> _About this exercise_
Answer from the text about Chris Braddock's dialogue project:
1. Who curated the exhibition?
2. How many dialogue sessions were held?
3. What did the shoes-off installation space involve?

> _Text section_
Start of Block

CHRISTOPHER BRADDOCK

Chris Braddock with dialogue group, Invitation to Dialogue, 2018–ongoing, In How To Live Together, AUT ST PAUL St Gallery, 2019, curated by Balamohan Shingade. Photos by Emily Parr.

On the occasion of How to Live Together, Chris Braddock invited a group to come together every Wednesday afternoon to dialogue in a manner proposed by quantum physicist David Bohm. The number of sessions totaled thirteen, mirroring the duration of Roland Barthes’ lecture course titled ‘How to Live Together’ and recalling the first session in which he said, “We’ll have to hold onto the unsustainable for thirteen weeks: after that, it will fade.”[1]

Braddock designed a shoes-off installation space involving rolled out carpet and modular cushions that developed a life of its own during the three-month exhibition. This is a profoundly transdisciplinary project between visual arts installation, performance art and collaborative design processes. As part of this process, artist Emily Parr photographed the project as an ongoing participant so as to avoid forms of external ‘documentation’. The images are therefore a collaboration with Emily.

End of Block

> _Supplied records_

Start of Block

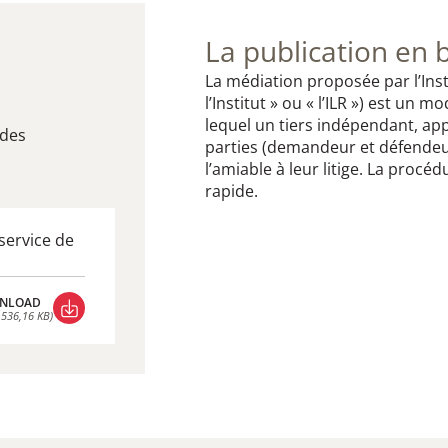
La publication en 
La médiation proposée par l’Ins
l’Institut » ou « l’ILR ») est un 
lequel un tiers indépendant, app
udes
parties (demandeur et défendeur
l’amiable à leur litige. La procé
rapide.
service de
NLOAD
 536,16 KB)
NLOAD
 536,16 KB)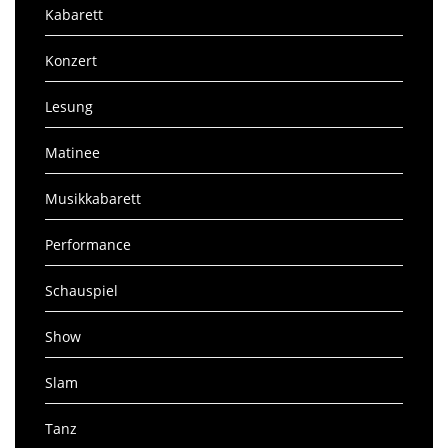
Kabarett
Konzert
Lesung
Matinee
Musikkabarett
Performance
Schauspiel
Show
Slam
Tanz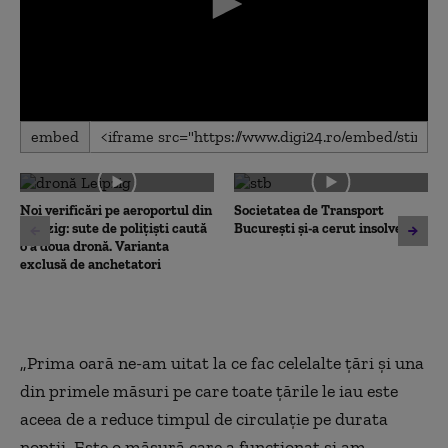
0
embed
seconds
of
0
seconds
Noi verificări pe aeroportul din
Societatea de Transport
Leipzig: sute de polițiști caută
București și-a cerut insolvența
o a doua dronă. Varianta
exclusă de anchetatori
„Prima oară ne-am uitat la ce fac celelalte țări și una
din primele măsuri pe care toate țările le iau este
aceea de a reduce timpul de circulație pe durata
nopții. Este o măsură care a funcționat și am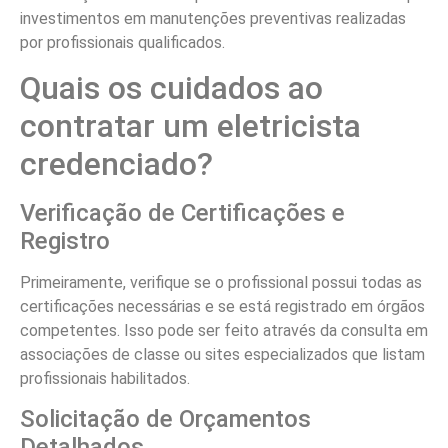
investimentos em manutenções preventivas realizadas
por profissionais qualificados.
Quais os cuidados ao
contratar um eletricista
credenciado?
Verificação de Certificações e
Registro
Primeiramente, verifique se o profissional possui todas as
certificações necessárias e se está registrado em órgãos
competentes. Isso pode ser feito através da consulta em
associações de classe ou sites especializados que listam
profissionais habilitados.
Solicitação de Orçamentos
Detalhados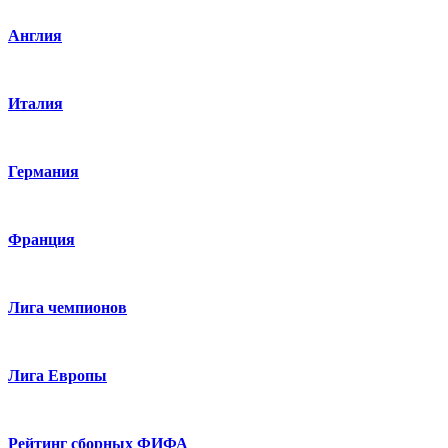
Англия
Италия
Германия
Франция
Лига чемпионов
Лига Европы
Рейтинг сборных ФИФА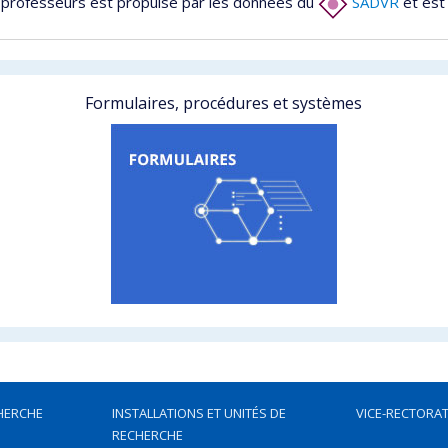
 professeurs est propulsé par les données du
SADVR
et est
Formulaires, procédures et systèmes
HERCHE
INSTALLATIONS ET UNITÉS DE
VICE-RECTORAT
RECHERCHE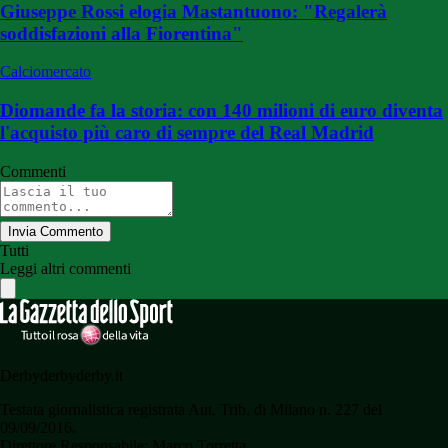
Giuseppe Rossi elogia Mastantuono: "Regalerà
soddisfazioni alla Fiorentina"
Calciomercato
Diomande fa la storia: con 140 milioni di euro diventa
l'acquisto più caro di sempre del Real Madrid
Commenti
Invia Commento
Tutti
Leggi altri commenti
Derbyderbyderby.it
Testata giornalistica registrata Aut. Trib. di Milano n. 227 del
09/09/2016.
Direttore Responsabile: Marco Torretta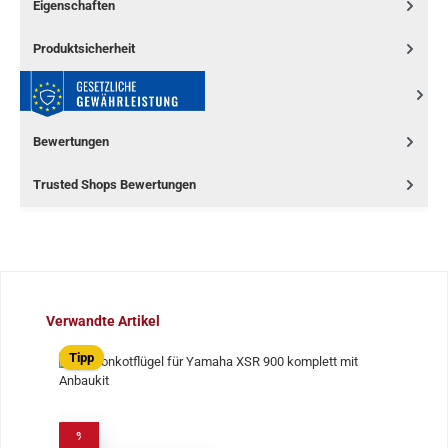
Eigenschaften
Produktsicherheit
Bewertungen
Trusted Shops Bewertungen
Produktgalerie überspringen
Verwandte Artikel
Tipp
%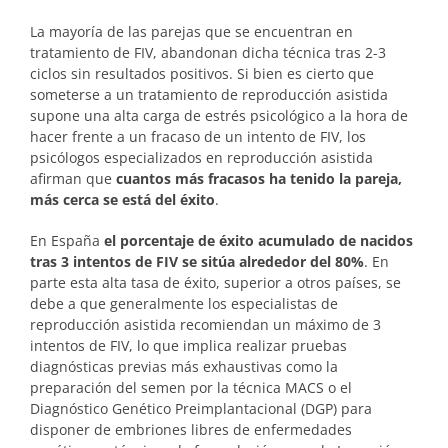
La mayoría de las parejas que se encuentran en
tratamiento de FIV, abandonan dicha técnica tras 2-3
ciclos sin resultados positivos. Si bien es cierto que
someterse a un tratamiento de reproducción asistida
supone una alta carga de estrés psicológico a la hora de
hacer frente a un fracaso de un intento de FIV, los
psicólogos especializados en reproducción asistida
afirman que
cuantos más fracasos ha tenido la pareja,
más cerca se está del éxito
.
En España
el porcentaje de éxito acumulado de nacidos
tras 3 intentos de FIV se sitúa alrededor del 80%
. En
parte esta alta tasa de éxito, superior a otros países, se
debe a que generalmente los especialistas de
reproducción asistida recomiendan un máximo de 3
intentos de FIV, lo que implica realizar pruebas
diagnósticas previas más exhaustivas como la
preparación del semen por la técnica MACS o el
Diagnóstico Genético Preimplantacional (DGP) para
disponer de embriones libres de enfermedades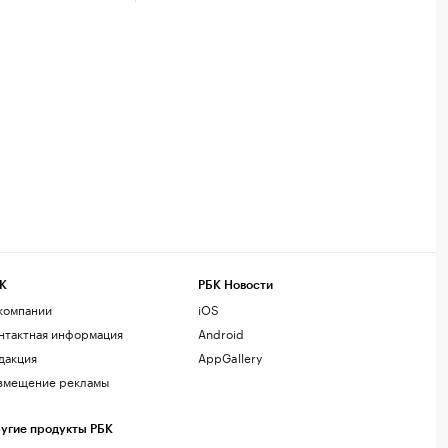
К
РБК Новости
компании
iOS
нтактная информация
Android
дакция
AppGallery
змещение рекламы
угие продукты РБК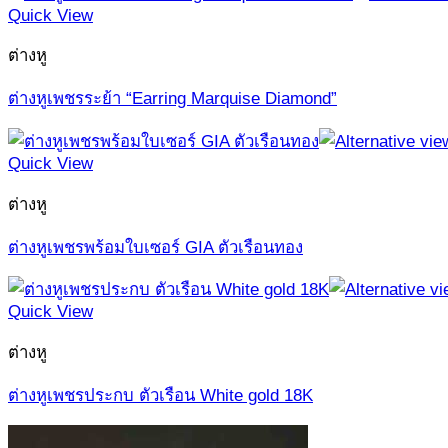
Quick View
ต่างหู
ต่างหูเพชรระย้า “Earring Marquise Diamond”
Quick View
ต่างหู
ต่างหูเพชรพร้อมใบเซอร์ GIA ตัวเรือนทอง
Quick View
ต่างหู
ต่างหูเพชรประกบ ตัวเรือน White gold 18K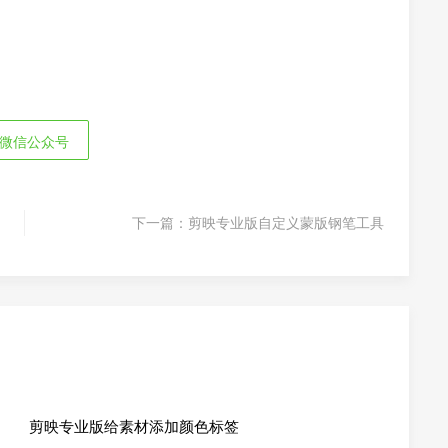
微信公众号
下一篇：
剪映专业版自定义蒙版钢笔工具
剪映专业版给素材添加颜色标签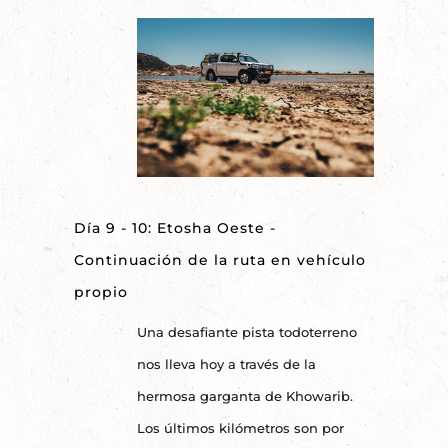
Día 9 - 10: Etosha Oeste -
Continuación de la ruta en vehículo
propio
Una desafiante pista todoterreno
nos lleva hoy a través de la
hermosa garganta de Khowarib.
Los últimos kilómetros son por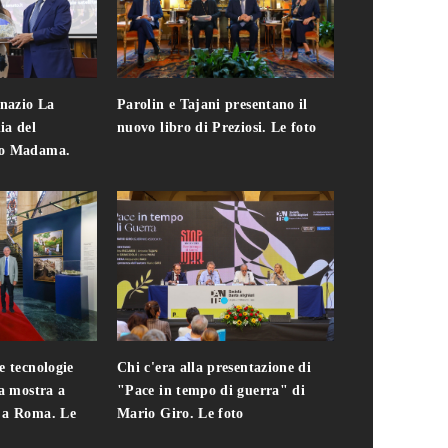
gnazio La
Parolin e Tajani presentano il
Giuseppe Cavo
ia del
nuovo libro di Preziosi. Le foto
solo. Chi c'era 
zo Madama.
edizione del 
foto
e tecnologie
Chi c'era alla presentazione di
Addio a Teodo
la mostra a
"Pace in tempo di guerra" di
presidente del
i a Roma. Le
Mario Giro. Le foto
italiana. Le fo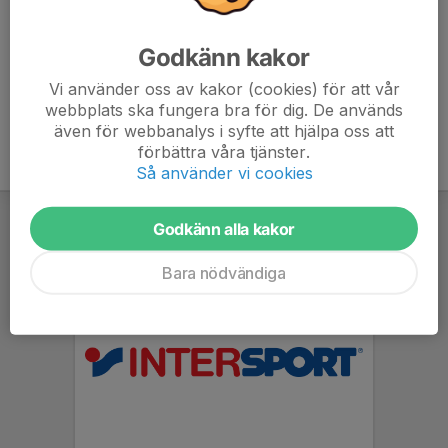
Fotbollsskor
Vattenflaska
Godkänn kakor
Trivselregeler IKS P-18 - 2026.pdf
Vi använder oss av kakor (cookies) för att vår
webbplats ska fungera bra för dig. De används
även för webbanalys i syfte att hjälpa oss att
förbättra våra tjänster.
Så använder vi cookies
Godkänn alla kakor
Bara nödvändiga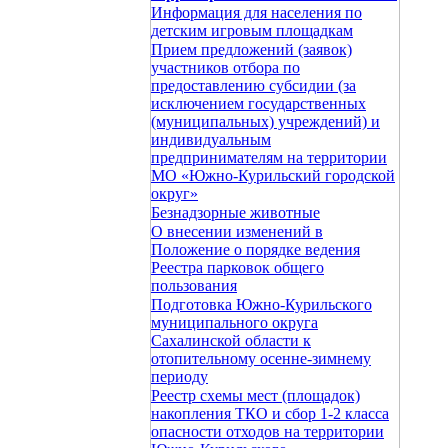
Информация для населения по
детским игровым площадкам
Прием предложений (заявок)
участников отбора по
предоставлению субсидии (за
исключением государственных
(муниципальных) учреждений) и
индивидуальным
предпринимателям на территории
МО «Южно-Курильский городской
округ»
Безнадзорные животные
О внесении изменений в
Положение о порядке ведения
Реестра парковок общего
пользования
Подготовка Южно-Курильского
муниципального округа
Сахалинской области к
отопительному осенне-зимнему
периоду
Реестр схемы мест (площадок)
накопления ТКО и сбор 1-2 класса
опасности отходов на территории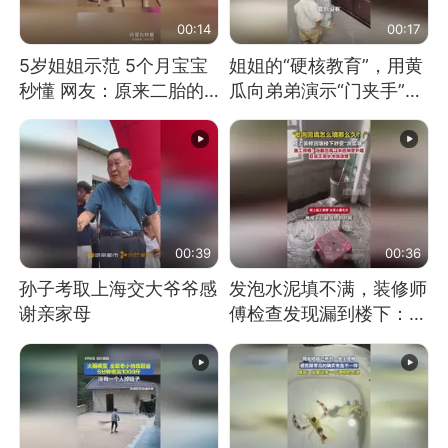
00:14
00:17
5岁姐姐示范 5个月宝宝
姐姐的“硬核教育”，用黄
秒懂 网友：原来二胎的
瓜向弟弟演示“门夹手”，
快乐长这样
网友：果然言传不如身
教！
00:39
00:36
孙子考取上海交大爷爷感
发泡水泥填不满，装修师
谢亲家母
傅检查发现漏到楼下：出
风口未延伸到外墙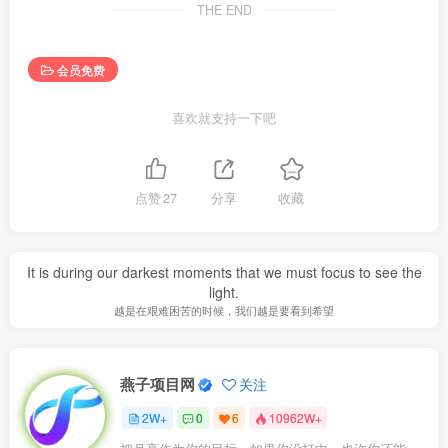
THE END
会员免费
喜欢就支持一下吧
点赞
27
分享
收藏
It is during our darkest moments that we must focus to see the
light.
越是在艰难困苦的时候，我们越是要看到希望
燕子项目网
关注
2W+
0
6
10962W+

End of Block

> _Response to this task_
1. Balamohan Shingade
2. Thirteen
3. Rolled out carpet and modular cushions